■ ENTRIES SHOWN
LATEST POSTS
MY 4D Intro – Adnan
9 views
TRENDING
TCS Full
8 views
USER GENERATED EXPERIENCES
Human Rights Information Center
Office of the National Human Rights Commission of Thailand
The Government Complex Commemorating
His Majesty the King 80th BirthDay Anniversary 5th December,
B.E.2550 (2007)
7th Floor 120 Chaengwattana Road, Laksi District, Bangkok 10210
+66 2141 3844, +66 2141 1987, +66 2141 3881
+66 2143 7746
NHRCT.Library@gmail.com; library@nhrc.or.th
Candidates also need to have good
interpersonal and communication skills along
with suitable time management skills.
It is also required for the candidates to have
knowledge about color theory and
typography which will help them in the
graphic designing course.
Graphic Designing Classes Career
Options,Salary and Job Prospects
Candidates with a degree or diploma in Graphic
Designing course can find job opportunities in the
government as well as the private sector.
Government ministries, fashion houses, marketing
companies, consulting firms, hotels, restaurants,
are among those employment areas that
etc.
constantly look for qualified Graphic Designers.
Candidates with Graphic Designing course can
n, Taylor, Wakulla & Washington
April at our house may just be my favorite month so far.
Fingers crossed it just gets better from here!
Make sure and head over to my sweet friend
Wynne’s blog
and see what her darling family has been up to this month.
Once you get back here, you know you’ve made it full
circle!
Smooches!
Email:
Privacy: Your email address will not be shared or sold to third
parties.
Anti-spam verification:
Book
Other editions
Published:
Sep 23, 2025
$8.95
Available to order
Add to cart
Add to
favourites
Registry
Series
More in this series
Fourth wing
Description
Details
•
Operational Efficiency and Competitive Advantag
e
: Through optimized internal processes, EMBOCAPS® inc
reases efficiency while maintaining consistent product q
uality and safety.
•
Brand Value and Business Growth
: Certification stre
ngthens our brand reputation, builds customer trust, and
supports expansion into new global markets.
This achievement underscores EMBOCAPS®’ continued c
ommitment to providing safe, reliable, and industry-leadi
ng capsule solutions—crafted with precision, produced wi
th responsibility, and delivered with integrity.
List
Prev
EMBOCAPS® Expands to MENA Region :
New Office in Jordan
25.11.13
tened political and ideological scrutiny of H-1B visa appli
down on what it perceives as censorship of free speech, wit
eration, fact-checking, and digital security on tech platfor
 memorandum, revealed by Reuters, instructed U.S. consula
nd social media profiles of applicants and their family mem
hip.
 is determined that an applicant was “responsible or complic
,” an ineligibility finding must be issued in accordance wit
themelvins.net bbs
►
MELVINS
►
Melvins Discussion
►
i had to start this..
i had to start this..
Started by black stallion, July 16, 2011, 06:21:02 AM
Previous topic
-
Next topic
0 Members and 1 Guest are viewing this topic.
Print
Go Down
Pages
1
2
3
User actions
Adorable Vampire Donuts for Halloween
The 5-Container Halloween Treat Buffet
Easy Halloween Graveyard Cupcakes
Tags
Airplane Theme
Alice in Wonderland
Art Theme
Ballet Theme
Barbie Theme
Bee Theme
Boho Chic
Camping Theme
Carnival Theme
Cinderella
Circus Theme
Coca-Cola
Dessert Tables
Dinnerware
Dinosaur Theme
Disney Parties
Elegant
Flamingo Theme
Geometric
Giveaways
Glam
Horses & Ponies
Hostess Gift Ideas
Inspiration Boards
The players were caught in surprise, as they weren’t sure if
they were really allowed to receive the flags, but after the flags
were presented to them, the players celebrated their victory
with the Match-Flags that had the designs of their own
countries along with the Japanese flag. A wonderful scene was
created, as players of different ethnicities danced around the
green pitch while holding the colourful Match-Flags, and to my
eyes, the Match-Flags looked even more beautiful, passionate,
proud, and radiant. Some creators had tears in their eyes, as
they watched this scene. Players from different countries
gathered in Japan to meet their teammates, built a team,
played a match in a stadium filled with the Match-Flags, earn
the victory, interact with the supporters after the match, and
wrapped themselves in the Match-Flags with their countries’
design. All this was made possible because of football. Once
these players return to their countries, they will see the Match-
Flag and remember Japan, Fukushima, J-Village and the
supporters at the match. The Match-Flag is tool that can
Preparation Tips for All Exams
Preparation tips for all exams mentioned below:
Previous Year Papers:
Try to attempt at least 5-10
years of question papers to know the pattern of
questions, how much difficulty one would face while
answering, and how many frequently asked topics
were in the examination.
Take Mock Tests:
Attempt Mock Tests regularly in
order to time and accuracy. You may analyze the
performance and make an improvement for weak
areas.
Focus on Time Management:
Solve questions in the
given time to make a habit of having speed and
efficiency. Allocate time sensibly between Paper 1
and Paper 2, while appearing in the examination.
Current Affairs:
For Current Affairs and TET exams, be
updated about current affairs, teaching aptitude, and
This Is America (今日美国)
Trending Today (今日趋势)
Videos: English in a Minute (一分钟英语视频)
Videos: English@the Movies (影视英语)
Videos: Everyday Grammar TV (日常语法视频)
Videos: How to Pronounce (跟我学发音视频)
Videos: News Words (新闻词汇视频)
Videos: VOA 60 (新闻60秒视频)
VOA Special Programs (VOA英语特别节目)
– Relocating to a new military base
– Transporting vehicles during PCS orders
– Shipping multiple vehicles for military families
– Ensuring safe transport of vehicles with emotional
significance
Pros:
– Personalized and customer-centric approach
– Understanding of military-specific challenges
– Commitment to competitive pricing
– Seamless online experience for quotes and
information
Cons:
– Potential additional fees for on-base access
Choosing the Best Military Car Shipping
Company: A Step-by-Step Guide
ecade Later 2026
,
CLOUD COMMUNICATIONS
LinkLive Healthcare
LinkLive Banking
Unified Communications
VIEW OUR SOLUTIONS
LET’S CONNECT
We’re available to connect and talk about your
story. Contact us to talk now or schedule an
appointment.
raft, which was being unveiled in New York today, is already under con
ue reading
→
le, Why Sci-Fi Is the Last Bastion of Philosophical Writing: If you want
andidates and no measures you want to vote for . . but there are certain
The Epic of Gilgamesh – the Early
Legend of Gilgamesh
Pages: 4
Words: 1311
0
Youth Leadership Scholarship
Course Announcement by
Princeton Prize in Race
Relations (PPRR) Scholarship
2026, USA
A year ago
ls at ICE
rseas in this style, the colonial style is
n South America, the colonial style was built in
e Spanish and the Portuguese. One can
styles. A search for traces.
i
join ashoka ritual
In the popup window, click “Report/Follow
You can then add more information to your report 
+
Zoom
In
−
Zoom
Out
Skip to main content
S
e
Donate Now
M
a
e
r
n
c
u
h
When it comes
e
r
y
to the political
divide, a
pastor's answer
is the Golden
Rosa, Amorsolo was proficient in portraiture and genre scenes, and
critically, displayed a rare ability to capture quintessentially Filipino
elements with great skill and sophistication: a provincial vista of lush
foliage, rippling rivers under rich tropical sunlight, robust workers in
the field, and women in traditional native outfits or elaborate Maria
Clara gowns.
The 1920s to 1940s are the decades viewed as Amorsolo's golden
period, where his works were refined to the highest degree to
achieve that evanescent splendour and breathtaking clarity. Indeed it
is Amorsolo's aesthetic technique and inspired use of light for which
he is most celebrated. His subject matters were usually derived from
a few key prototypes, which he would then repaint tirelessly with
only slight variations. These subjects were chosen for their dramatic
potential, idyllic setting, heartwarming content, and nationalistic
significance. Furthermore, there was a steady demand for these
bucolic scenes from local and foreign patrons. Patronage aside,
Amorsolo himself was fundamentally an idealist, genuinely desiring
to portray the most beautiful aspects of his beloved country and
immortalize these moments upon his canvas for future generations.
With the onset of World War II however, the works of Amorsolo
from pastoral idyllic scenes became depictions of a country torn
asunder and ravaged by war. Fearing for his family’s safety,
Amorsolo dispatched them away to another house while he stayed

■ EXERCISE GOAL
Beginning with the line that contains "Rosa, Amorsolo was", return every line through the end of the data above, exactly as written.

■ EXERCISE SOLUTION
Rosa, Amorsolo was proficient in portraiture and genre scenes, and
critically, displayed a rare ability to capture quintessentially Filipino
elements with great skill and sophistication: a provincial vista of lush
foliage, rippling rivers under rich tropical sunlight, robust workers in
the field, and women in traditional native outfits or elaborate Maria
Clara gowns.
The 1920s to 1940s are the decades viewed as Amorsolo's golden
period, where his works were refined to the highest degree to
achieve that evanescent splendour and breathtaking clarity. Indeed it
is Amorsolo's aesthetic technique and inspired use of light for which
he is most celebrated. His subject matters were usually derived from
a few key prototypes, which he would then repaint tirelessly with
only slight variations. These subjects were chosen for their dramatic
potential, idyllic setting, heartwarming content, and nationalistic
significance. Furthermore, there was a steady demand for these
bucolic scenes from local and foreign patrons. Patronage aside,
Amorsolo himself was fundamentally an idealist, genuinely desiring
to portray the most beautiful aspects of his beloved country and
immortalize these moments upon his canvas for future generations.
With the onset of World War II however, the works of Amorsolo
from pastoral idyllic scenes became depictions of a country torn
asunder and ravaged by war. Fearing for his family’s safety,
Amorsolo dispatched them away to another house while he stayed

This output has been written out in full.